TEXTO
──────

El pasado 7 de noviembre en París, Colombia fue elegida en la asamblea de la Unesco para hacer parte del Comité Mundial de Patrimonio. Mientras la página del Ministerio de Cultura rebosaba de mensajes de felicitación por este hecho, unos pocos se sorprendían de una coincidencia: los únicos países de América que hacen parte de dicho comité son ahora México y Colombia. Los más fustigados por las guerras del mercado de la droga tienen ahora que velar, junto con otras naciones del resto del mundo, por la custodia de los bienes culturales.
Ellos pueden poner o sacar de la lista los objetos que consideren dignos de protección para el legado cultural de la humanidad: una mezquita de Tombuctú, una mazmorra en Jamaica, un dialecto perdido del Amazonas. Esto habla bien de esos dos países, quiere decir que en ellos hay gentes expertas e interesadas en preservar las obras que recuerdan el paso de los pueblos por esta tierra. También quiere decir, de algún modo, que en México y Colombia hay conocimiento en el asunto. Pero además hay otras coincidencias en sus historias; muchos de sus tesoros culturales han sido destruidos, robados o simplemente arrasados por las ideas modernizadoras o la voracidad de los gobernantes en fila.
México tiene que exhibir una copia de mentiras del penacho de Moctezuma, que el último emperador azteca le entregó a Cortés, porque el original aún no ha sido devuelto por el gobierno austriaco. Colombia perdió el 85 por ciento de los tesoros de la cultura Malagana porque los mafiosos del Valle los exportaron a Europa, aunque dejaron algunos “muñecos de oro” para que sus queridas los lucieran. Los anteriores son ejemplos sueltos de la pérdida del patrimonio cultural material, pero los que saben de esto nos recuerdan que hay otro, el inmaterial: una receta de cocina, una técnica artesanal, una jerga callejera pueden ser dignos de preservar.

──────

INFORMACIÓN PROPORCIONADA
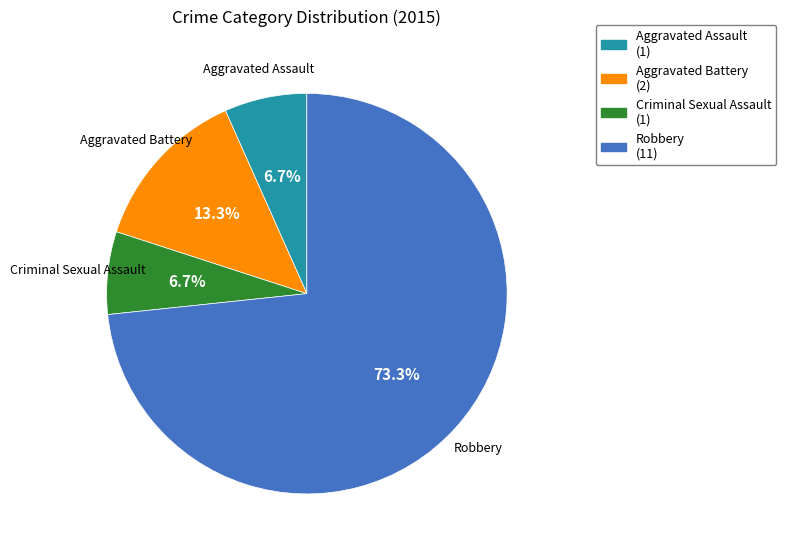

Which category has the biggest portion of the pie?

Robbery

──────

TU OBJETIVO
Transcribe sin cambios el fragmento del texto sobre el patrimonio cultural que va desde "El pasado 7" hasta "los bienes culturales.".

RESULTADO DE LA TAREA
El pasado 7 de noviembre en París, Colombia fue elegida en la asamblea de la Unesco para hacer parte del Comité Mundial de Patrimonio. Mientras la página del Ministerio de Cultura rebosaba de mensajes de felicitación por este hecho, unos pocos se sorprendían de una coincidencia: los únicos países de América que hacen parte de dicho comité son ahora México y Colombia. Los más fustigados por las guerras del mercado de la droga tienen ahora que velar, junto con otras naciones del resto del mundo, por la custodia de los bienes culturales.